As the country’s Artificial Intelligence (AI)-led language translation platform, it will enable massive citizen engagement to build multilingual datasets through a crowd-sourcing initiative called Bhasha Daan, too, as per its objectives.
IIITH, Punjab Digital Project
The objective of the Punjab Digital Library project was to preserve the cultural heritage of Punjab in digital format. It was completed in 2023. “But those PDFs were not searchable images,” notes Prof. Gurpreet Lehal, adding that oftentimes each PDF had three different languages – English, Hindi, and Punjabi, written in their distinct scripts of English, Devanagari, and Gurmukhi, respectively.
“The first challenge was to develop an OCR that could recognise the appropriate script and then convert it into text with high accuracy. The next was to make them searchable so that anyone who wanted to go through historical debates could retrieve the appropriate text.

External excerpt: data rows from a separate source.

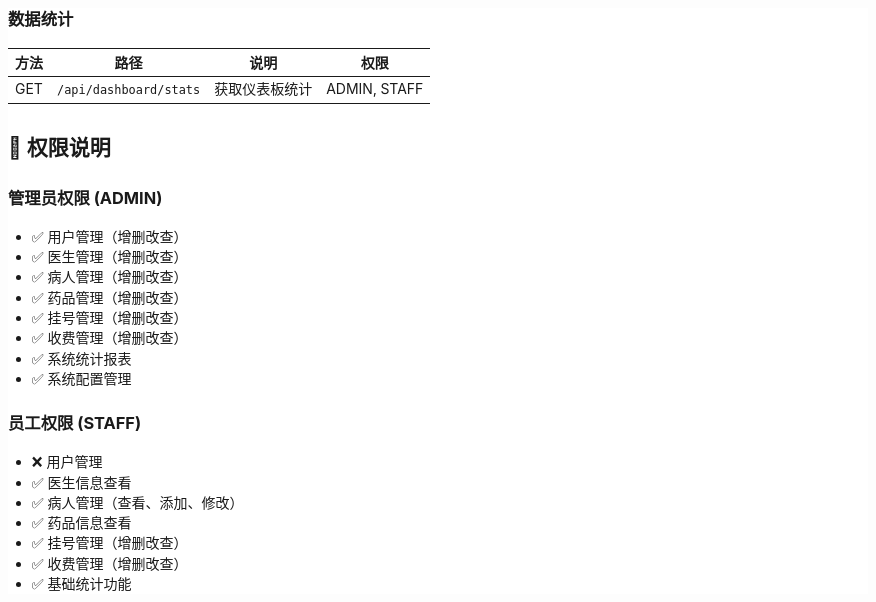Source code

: ### 数据统计
| 方法 | 路径 | 说明 | 权限 |
|------|------|------|------|
| GET | `/api/dashboard/stats` | 获取仪表板统计 | ADMIN, STAFF |

## 🔐 权限说明

### 管理员权限 (ADMIN)
- ✅ 用户管理（增删改查）
- ✅ 医生管理（增删改查）
- ✅ 病人管理（增删改查）
- ✅ 药品管理（增删改查）
- ✅ 挂号管理（增删改查）
- ✅ 收费管理（增删改查）
- ✅ 系统统计报表
- ✅ 系统配置管理

### 员工权限 (STAFF)
- ❌ 用户管理
- ✅ 医生信息查看
- ✅ 病人管理（查看、添加、修改）
- ✅ 药品信息查看
- ✅ 挂号管理（增删改查）
- ✅ 收费管理（增删改查）
- ✅ 基础统计功能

For instance, if I type ‘Punjabi Suba’ – the movement that ultimately led to the creation of Haryana – in Hindi, the engine will search through the two lakh page-database and pull out all references to the movement in the three languages,” he says.
The search engine has not only enhanced public accessibility to the digital archives but also made it inclusive through its integration with audiobooks.
The versatile search engine can handle fuzziness in the search criteria, such as similar-sounding words or names, says a report from the IIITH.
“Suppose you are typing in ‘Prakash Singh Badal’, you could type it as ‘Parkash’ as well, and the engine will auto-correct for minor spelling errors and retrieve the correct output. Essentially, it reveals insights and fosters accountability in governance when one can search for and retrieve all topics debated by any MLA, along with their frequency of participation and so on,” states Prof. Lehal.
Another inclusive feature is that the archives have been made accessible to the visually impaired by converting them into audiobooks.
According to Krishna Tulsyan, a researcher at the IIITH and part of Bhashini’s efforts to convert Indian language books into audiobooks, “We use consortium OCR to extract Unicode text from the PDFs and then use the Bhashini TTS to convert the text to speech that can either be played on-the-spot in the application itself or downloaded as a reader-compatible format like mp3 or Daisy.”
“The ultimate aim is to make the legislative archives accessible in all Indian languages, so that if a debate is in Punjabi, it can be made available in, say, Marathi, to a native speaker of Marathi,” says Prof. Lehal, referring to Phase 2 of the project.
According to him, conversion of textual matter into Unicode has helped lay the foundation for all other language services such as search, translation, conversion to speech, and so on. “With Unicode conversion, integrating the search engine with Bhashini’s machine translation system will become very easy,” he adds.
The availability of audiobooks in any of the Indian languages will increase the digital accessibility of the archives. Additionally, integration with a Large Language Model could enable intelligent, conversational search capabilities. “Users might be able to ask questions in natural language—such as ‘What were the key discussions on agricultural reforms in the 1980s’ or ‘Compare political stances on Punjabi Suba across party lines’—and receive context-aware, summarised responses,” describes Prof. Lehal.